Incendi in Canada, continua l’emergenza: più di ottocento i roghi attivi, migliaia di evacuati
TORONTO – Non cessa l’emergenza incendi in Canada, nonostante l’abbassamento delle temperature e qualche pioggia che almeno in alcune zone, aveva fatto ben sperare. Gli incendi attivi – secondo i dati del Canadian Interagency Forest Fire Centre (CIFFC – qui) aggiornati in tempo reale – nel momento in cui scriviamo sono 833 in tutto il Paese, dei quali 163 ancora fuori controllo, 509 fuori controllo ma monitorati, 120 sotto controllo e 41 contenuti. I roghi sono concentrati prevalentemente nei Territori del Nord Ovest e nelle province di British Columbia, Ontario, Quebec e Manitoba.
Particolarmente complessa la situazione in British Columbia, dove più di 5.000 persone sono state evacuate durante il weekend, dalla zona di North Okanagan, mentre il numero degli incendi attivi nella provincia ha raggiunto quota 133 (secondo il CIFFC).
“Stiamo affrontando un’emergenza complessa, in rapida evoluzione”, ha dichiarato a Global News Kevin Dunbar, direttore esecutivo di Emergency Response and Recovery Operations. Una situazione determinata, negli ultimi giorni, anche da particolari condizioni metereologiche: a partire da sabato, infatti, forti venti e fulmini si sono abbattuti sulla provincia provocando decine di nuovi incendi che si sono rapidamente estesi: più di trenta i nuovi roghi che si sono aggiunti, durante il weekend, ai 100 già in corso in B.C. dove adesso quasi la metà degli incendi attivi è fuori controllo. Lo stesso Dunbar ha spiegato che, con molti incendi ancora in corso, non è possibile stabilire quanti edifici siano stati danneggiati. “Quando sarà possibile e quando le condizioni lo permetteranno, le autorità locali, i governi municipali e le First Nations effettueranno una valutazione dei danni”, ha aggiunto.

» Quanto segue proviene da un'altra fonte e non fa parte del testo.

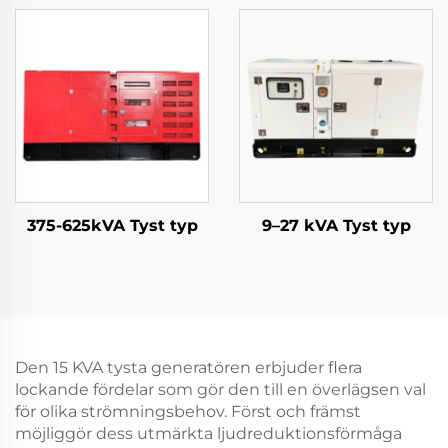
375-625kVA Tyst typ
9–27 kVA Tyst typ
Den 15 KVA tysta generatören erbjuder flera
lockande fördelar som gör den till en överlägsen val
för olika strömningsbehov. Först och främst
möjliggör dess utmärkta ljudreduktionsförmåga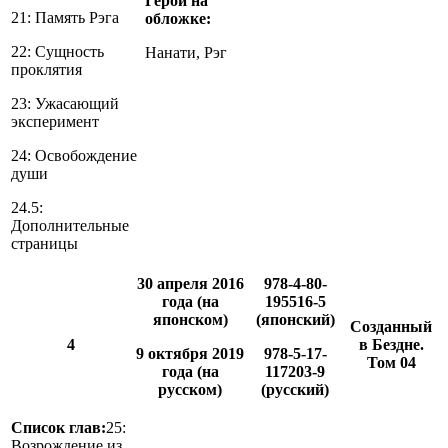
Герои на
21: Память Рэга
обложке:
22: Сущность
Нанати, Рэг
проклятия
23: Ужасающий
эксперимент
24: Освобождение
души
24.5:
Дополнительные
страницы
30 апреля 2016
978-4-80-
года (на
195516-5
японском)
(японский)
Созданный
4
в Бездне.
9 октября 2019
978-5-17-
Том 04
года (на
117203-9
русском)
(русский)
Список глав:
25:
Возрождение из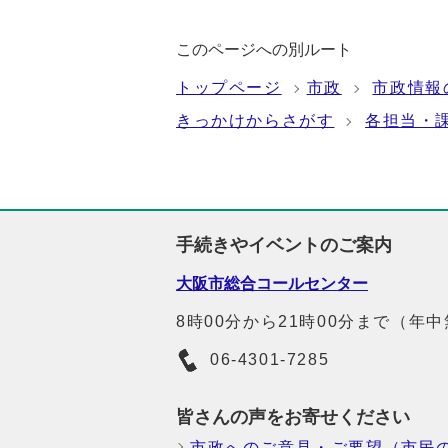
このページへの別ルート
トップページ
市政
市政情報
きっかけからさがす
各担当・
手続きやイベントのご案内
大阪市総合コールセンター
8時00分から21時00分まで（年
06-4301-7285
皆さんの声をお寄せください
市政へのご意見・ご要望（市民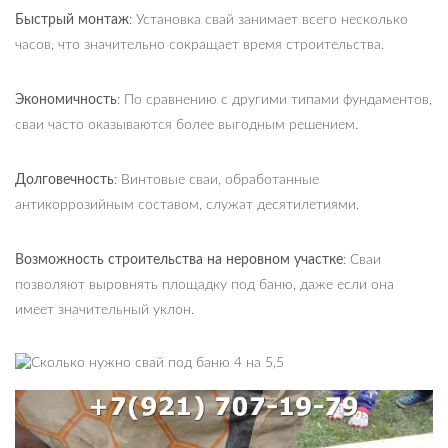
Быстрый монтаж
: Установка свай занимает всего несколько
часов, что значительно сокращает время строительства.
Экономичность
: По сравнению с другими типами фундаментов,
сваи часто оказываются более выгодным решением.
Долговечность
: Винтовые сваи, обработанные
антикоррозийным составом, служат десятилетиями.
Возможность строительства на неровном участке
: Сваи
позволяют выровнять площадку под баню, даже если она
имеет значительный уклон.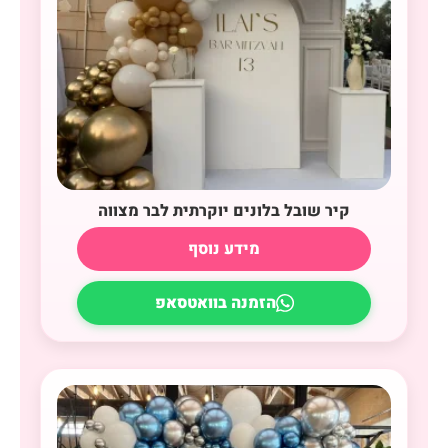
קיר שובל בלונים יוקרתית לבר מצווה
מידע נוסף
הזמנה בוואטסאפ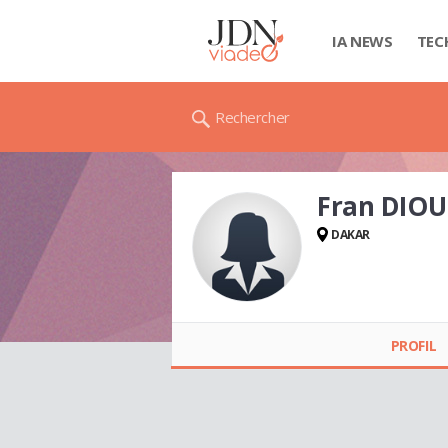
IA NEWS
TEC
Rechercher
Fran DIOU
DAKAR
Fran DIOUF
PROFIL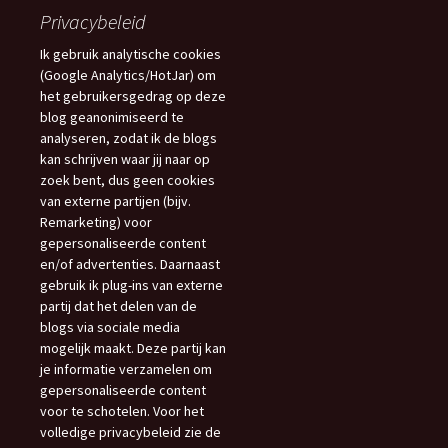
Privacybeleid
Ik gebruik analytische cookies
(Google Analytics/HotJar) om
het gebruikersgedrag op deze
blog geanonimiseerd te
analyseren, zodat ik de blogs
kan schrijven waar jij naar op
zoek bent, dus geen cookies
van externe partijen (bijv.
Remarketing) voor
gepersonaliseerde content
en/of advertenties. Daarnaast
gebruik ik plug-ins van externe
partij dat het delen van de
blogs via sociale media
mogelijk maakt. Deze partij kan
je informatie verzamelen om
gepersonaliseerde content
voor te schotelen. Voor het
volledige privacybeleid zie de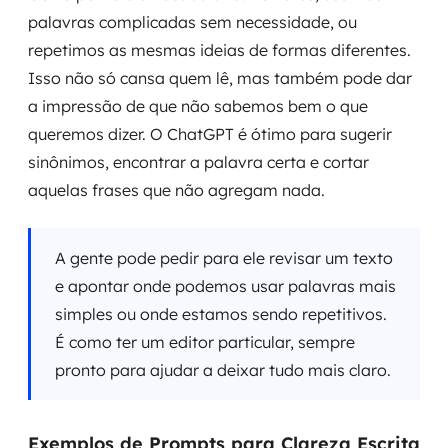
palavras complicadas sem necessidade, ou
repetimos as mesmas ideias de formas diferentes.
Isso não só cansa quem lê, mas também pode dar
a impressão de que não sabemos bem o que
queremos dizer. O ChatGPT é ótimo para sugerir
sinônimos, encontrar a palavra certa e cortar
aquelas frases que não agregam nada.
A gente pode pedir para ele revisar um texto
e apontar onde podemos usar palavras mais
simples ou onde estamos sendo repetitivos.
É como ter um editor particular, sempre
pronto para ajudar a deixar tudo mais claro.
Exemplos de Prompts para Clareza Escrita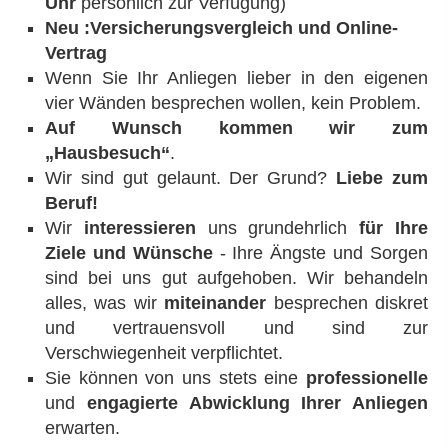
Uhr
persönlich zur Verfügung)
Neu :Versicherungsvergleich und Online-
Vertrag
Wenn Sie Ihr Anliegen lieber in den eigenen
vier Wänden besprechen wollen, kein Problem.
Auf Wunsch kommen
wir zum
„Hausbesuch“
.
Wir sind gut gelaunt. Der Grund?
Liebe zum
Beruf!
Wir
interessieren
uns grundehrlich
für Ihre
Ziele und Wünsche
- Ihre Ängste und Sorgen
sind bei uns gut aufgehoben. Wir behandeln
alles, was wir
miteinander
besprechen diskret
und vertrauensvoll und sind zur
Verschwiegenheit verpflichtet.
Sie können von uns stets eine
professionelle
und
engagierte Abwicklung Ihrer Anliegen
erwarten.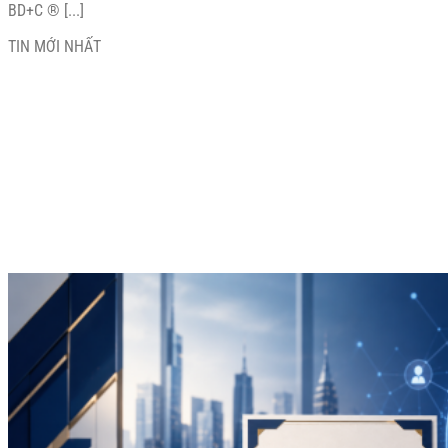
BD+C ® [...]
TIN MỚI NHẤT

Cliff Miller del BC Wildfire Service ha dichiarato che le condizioni di siccità nel sud della British Columbia hanno raggiunto livelli record, creando un comportamento degli incendi “esplosivo”. Ed entrando nel mese di agosto il rischio rimane elevato. E proprio perché il rischio resta alto, Dunbar invita le persone che vivono nelle comunità minacciate dagli incendi a registrarsi in anticipo ai servizi di assistenza d’emergenza. Inoltre, ha raccomandato ai residenti di creare o aggiornare il proprio piano di emergenza e preparare una borsa pronta per l’evacuazione per ogni membro della famiglia, inclusi gli animali domestici. La borsa dovrebbe contenere provviste sufficienti per garantire l’autonomia per almeno 72 ore. “Ci rendiamo conto che questo è un momento molto difficile e stressante per chi viene evacuato”, ha concluso Dunbar.
Intanto, l’emergenza continua anche in Ontario, dove gli incendi attive sono parecchie decine e 30 di essi sono ancora fuori controllo. Non solo: domenica sera sono stati confermati otto nuovi incendi nella regione, nelle zone di Thunder Bay e Nipigon. Sono circa 1.876 le persone del nord-ovest dell’Ontario attualmente evacuate a causa degli incendi alla data di venerdì pomeriggio, secondo una portavoce del Ministero per la Preparazione e la Risposta alle Emergenze dell’Ontario. Complessivamente, 14 comunità sono state evacuate e 6 hanno potuto fare ritorno alle proprie case.